GOP spending bill cut kids cancer research, drawing sharp backlash
WASHINGTON — At the start of this week, Republicans and Democrats struck a deal on a sizable package of health care policies, from reining in drug-industry middlemen to boosting pay for doctors.
The package was supposed to hitch a ride on a year-end stopgap government funding bill that needs to be passed today to avoid a government shutdown. Instead, President-elect Trump and close adviser Elon Musk, the world’s richest person, killed the three-month government funding bill, taking the health policies with it.
When House Republicans returned with a pared-down proposal, the health package included only extensions for basic public health programs. Gone were a long list of health policies, including doctor pay raises and reforms to pharmacy benefit managers.
But that isn’t what’s drawn the most ire from Democrats. Lawmakers and other officials focused their attacks instead on the exclusion of provisions to help kids with cancer, a part of the initial deal that had received less attention. That backlash resulted in Congress passing one of the measures that had been blocked from the spending deal as a stand-alone bill. The Senate passed the Gabriella Miller Kids First Research Act after it passed legislation to fund the government until mid March. The Gabriella Miller bill gives the National Institutes of Health $63 million over five years to conduct childhood cancer and disease research, according to Ellyn Miller, founder of the Smashing Walnuts Foundation that pushed for the bill, which is named after her daughter who died of brain cancer.
But Congress did not pass other pediatric cancer research measures that had been stripped from the government-funding bill.
Prior to final passage of the government-funding bill. Sen. Chris Murphy (D-Conn.) chided Republicans for their proposal to “cut cancer treatments for kids and grease a new tax cut for the rich.”
White House spokesman Andrew Bates said in a post on the social media platform X that Republicans threw out pediatric cancer measures “because the richest man in the world had a whim.”
Sen. Elizabeth Warren (D-Mass.) and Rep. Alexandria Ocasio-Cortez (D-N.Y.) also targeted Musk for the loss of the pediatric cancer measures.
“We now know what it looks like when Elon Musk calls for ‘government efficiency.’ For starters? Cuts to funding for child cancer research. I wish I were making that up,” Warren said.

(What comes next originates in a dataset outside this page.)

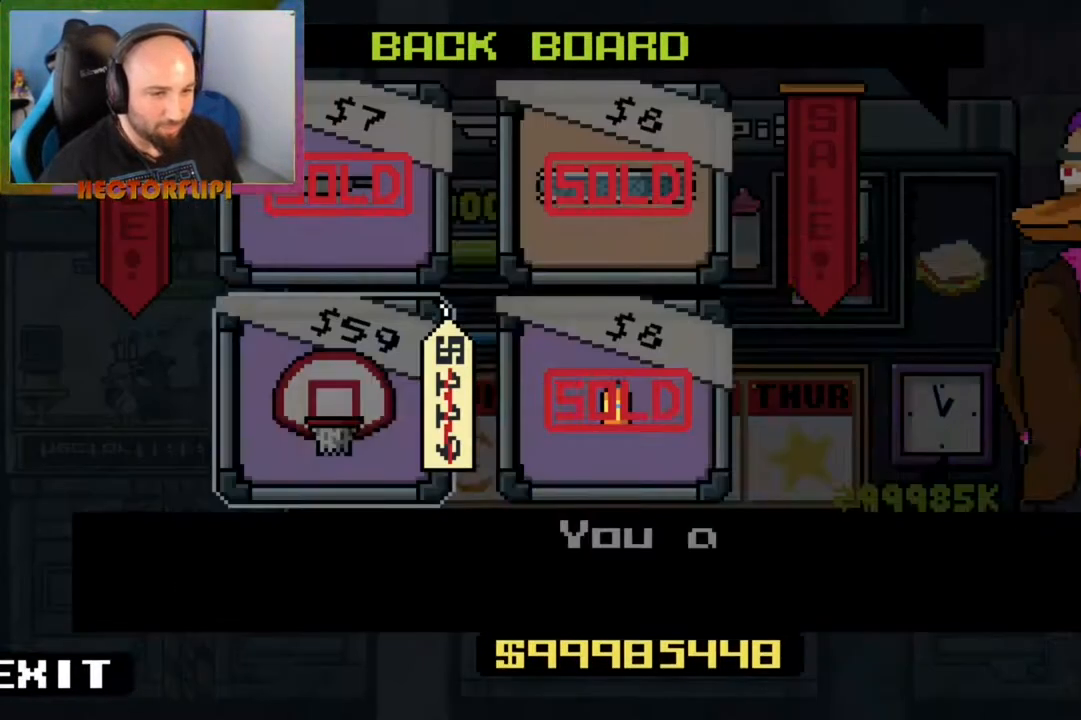
{"buttons": [], "left_stick": "center", "right_stick": "center", "events": [[100, "A", "up"], [217, "A", "down"], [300, "A", "up"]]}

It’s not clear why Republicans dropped the health care package. The cost of the package was offset, according to a congressional cost estimate reviewed by STAT. So it wasn’t the cost itself that led to it being stripped.
Instead, Republicans seem to want to avoid adding new programs on to a bill that extends current year funding for existing programs. On the other hand, Trump pushed for a debt ceiling increase, which would not fit the definition of a “clean continuing resolution.” That measure was left out of the final bill. For House Republican leadership, the principle of keeping stopgap government funding legislation simple trumped accomplishing policies that both parties agree to and that come with no additional cost.
Shortly before the government-funding bill passed, Republican strategist Doug Heye said there simply wasn’t enough time to save the health care package. Heye worked for former Rep. Eric Cantor (R-Va.), who championed some of the pediatric cancer research measures.
“A bill that can pass is often seen as more important than what’s in it,” Heye said.
The following are the pediatric cancer measures that Republicans excluded in the new continuing resolution bill:
- A program that rewards researchers for approvals of pediatric cancer drugs with valuable vouchers that require faster Food and Drug Administration reviews of another drug application of any kind. The priority review voucher program was to be extended until 2029.
- A program that would allow kids with cancer who are covered by Medicaid and the Children’s health insurance program known as CHIP to receive out-of-state treatment.
- New authority for the FDA to fine companies when they don’t complete required pediatric studies. The FDA already has this authority for adult studies.
- New FDA authority to require that companies study pediatric drugs in combination with other treatments for the same disease when those treatments are owned by the same company or are available as generics.